- Chili Bouchier & Harry Milton
- Directed by: Donald Macardle Herbert Wilcox Robert Cullen Alan Cobham (Flying Scenes Co-ordinator)
- Written by: Alan Cobham
- Produced by: Herbert Wilcox
- Starring: Chili Bouchier Harry Milton William Kendall
- Cinematography: Freddie Young
- Music by: Lew Stone
- Production company: Herbert Wilcox Productions (for) British & Dominions Film Corporation
- Distributed by: Woolf & Freedman Film Service (Uk)
- Release date: January 1933;
- Running time: 76 minutes
- Country: United Kingdom
- Language: English

= The King's Cup =

1933 film

The King's Cup is a 1933 British drama film directed by Alan Cobham, Donald Macardle, Herbert Wilcox and Robert Cullen and starring Chili Bouchier, Harry Milton and William Kendall. The film is named after the King's Cup air race, established by King George V in 1922 as an endurance race across Britain, to encourage development in engine design and the sport of aviation. Bouchier and Milton were married at the time the film was made.

==Plot summary==
A pilot who has lost his nerve following an accident regains it after meeting a woman and goes on to win a major air race.

==Cast==
- Chili Bouchier as Betty Conway
- Harry Milton as Dick Carter
- William Kendall as Captain Richards
- Rene Ray as Peggy
- Tom Helmore as Ronnie
- Lewis Shaw as Peter
- Sydney King as Crasher
- Leila Page as Lena
- Syd Crossley as Crossley
- Lew Stone as himself

==Critical reception==
Film Weekly wrote: "It lacks punch, but it pleasantly entertaining most of the time, with a good air race climax.

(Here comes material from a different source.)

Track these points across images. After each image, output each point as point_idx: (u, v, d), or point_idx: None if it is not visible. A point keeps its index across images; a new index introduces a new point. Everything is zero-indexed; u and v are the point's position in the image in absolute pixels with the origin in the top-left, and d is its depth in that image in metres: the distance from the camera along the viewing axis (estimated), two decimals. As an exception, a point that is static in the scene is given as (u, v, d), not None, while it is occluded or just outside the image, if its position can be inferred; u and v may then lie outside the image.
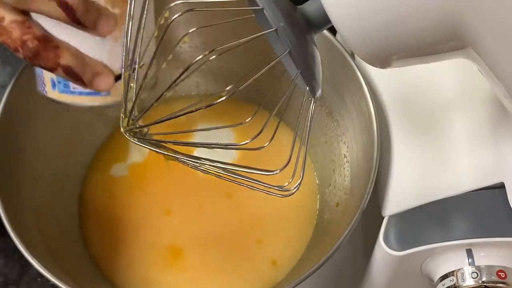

Kine Weekly wrote: "Alan Cobham's narrative is rather artless, but it provides modest diversion until the actual race is staged. It is in this department that the picture shines, for the contest is thrilling and cleverly conceived, and carries excitement and suspense which completely atone for the early dramatic weaknesses. Judged as aerial entertainment the film is a sound piece of work and represents good popular stuff for all classes."

The Daily Film Renter wrote: "Narrative slender, but abundance of superb aerial sequences and excellently staged crash inject necessary punch. Suspense values whip closing reels into exciting tempo. Film that should prove satisfying to all popular demands. It is eminently satisfying to find a British sporting event as a background for a talkie, and there are few events more suitable for picture purposes than the famous King's Cup race, which is depicted here in a series of magnificently photographed shots. The slenderness of the narrative can be overlooked in view of these stirring scenes."

TV Guide gave the film one out of four stars, and wrote, "the novelty of four directors did nothing out of the ordinary in terms of what appears on the screen."

The Cinema Museum noted "a tantalizing glimpse of the [Brooklands] airfield and some of the flying that took place there before the Second World War."